2010 June ; 95(6): 315–327 | Jason R. Miller, Sergey Koren, and Granger Sutton
The article reviews and compares various assembly algorithms and software packages designed for de novo whole-genome shotgun assembly from next-generation sequencing (NGS) data. NGS platforms, such as Roche 454, Illumina/Solexa, and ABI SOLiD, produce shorter read lengths, higher coverage, and different error profiles compared to Sanger sequencing. The review focuses on packages like SSAKE, SHARCGS, VCAGE, Newbler, Celera Assembler, Euler, Velvet, ABySS, AllPaths, and SOAPdenovo, and compares two standard methods: the de Bruijn graph approach and the overlap/layout/consensus (OLC) approach.
The OLC approach, similar to Sanger-era assemblers, involves overlap discovery, construction of an overlap graph, and multiple sequence alignment to determine the consensus sequence. The de Bruijn graph approach, on the other hand, uses K-mer graphs to represent sequences and their overlaps, which are more sensitive to repeats and sequencing errors. The article discusses the challenges of assembly, including repeat resolution, sequencing error, and non-uniform coverage, and highlights the complexity of graph-based algorithms.

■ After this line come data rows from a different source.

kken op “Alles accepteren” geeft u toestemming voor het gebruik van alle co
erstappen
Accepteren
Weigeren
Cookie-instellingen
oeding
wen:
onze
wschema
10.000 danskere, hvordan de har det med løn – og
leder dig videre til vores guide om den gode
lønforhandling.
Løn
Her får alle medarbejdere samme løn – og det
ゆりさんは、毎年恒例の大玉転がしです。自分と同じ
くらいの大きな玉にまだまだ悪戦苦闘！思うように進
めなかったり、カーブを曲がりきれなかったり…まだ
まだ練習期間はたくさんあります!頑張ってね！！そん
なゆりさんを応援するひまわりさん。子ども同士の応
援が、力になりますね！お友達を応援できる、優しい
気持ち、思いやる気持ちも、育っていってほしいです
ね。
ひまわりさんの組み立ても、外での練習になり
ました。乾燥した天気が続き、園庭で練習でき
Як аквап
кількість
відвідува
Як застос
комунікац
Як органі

Key algorithms and software are described in detail, including SSAKE, SHARCGS, VCAKE, Newbler, Celera Assembler, Edena, Shorty, Euler, Velvet, and ABySS. These tools employ various techniques to handle sequencing errors, resolve repeats, and exploit paired-end reads. The article also discusses the scalability and memory requirements of these tools, particularly for large genomes.
Overall, the review provides a comprehensive overview of the current state of NGS assembly algorithms and software, highlighting their strengths and limitations in handling the unique characteristics of NGS data.The article reviews and compares various assembly algorithms and software packages designed for de novo whole-genome shotgun assembly from next-generation sequencing (NGS) data. NGS platforms, such as Roche 454, Illumina/Solexa, and ABI SOLiD, produce shorter read lengths, higher coverage, and different error profiles compared to Sanger sequencing. The review focuses on packages like SSAKE, SHARCGS, VCAGE, Newbler, Celera Assembler, Euler, Velvet, ABySS, AllPaths, and SOAPdenovo, and compares two standard methods: the de Bruijn graph approach and the overlap/layout/consensus (OLC) approach.
The OLC approach, similar to Sanger-era assemblers, involves overlap discovery, construction of an overlap graph, and multiple sequence alignment to determine the consensus sequence. The de Bruijn graph approach, on the other hand, uses K-mer graphs to represent sequences and their overlaps, which are more sensitive to repeats and sequencing errors. The article discusses the challenges of assembly, including repeat resolution, sequencing error, and non-uniform coverage, and highlights the complexity of graph-based algorithms.
Key algorithms and software are described in detail, including SSAKE, SHARCGS, VCAKE, Newbler, Celera Assembler, Edena, Shorty, Euler, Velvet, and ABySS. These tools employ various techniques to handle sequencing errors, resolve repeats, and exploit paired-end reads. The article also discusses the scalability and memory requirements of these tools, particularly for large genomes.
Overall, the review provides a comprehensive overview of the current state of NGS assembly algorithms and software, highlighting their strengths and limitations in handling the unique characteristics of NGS data.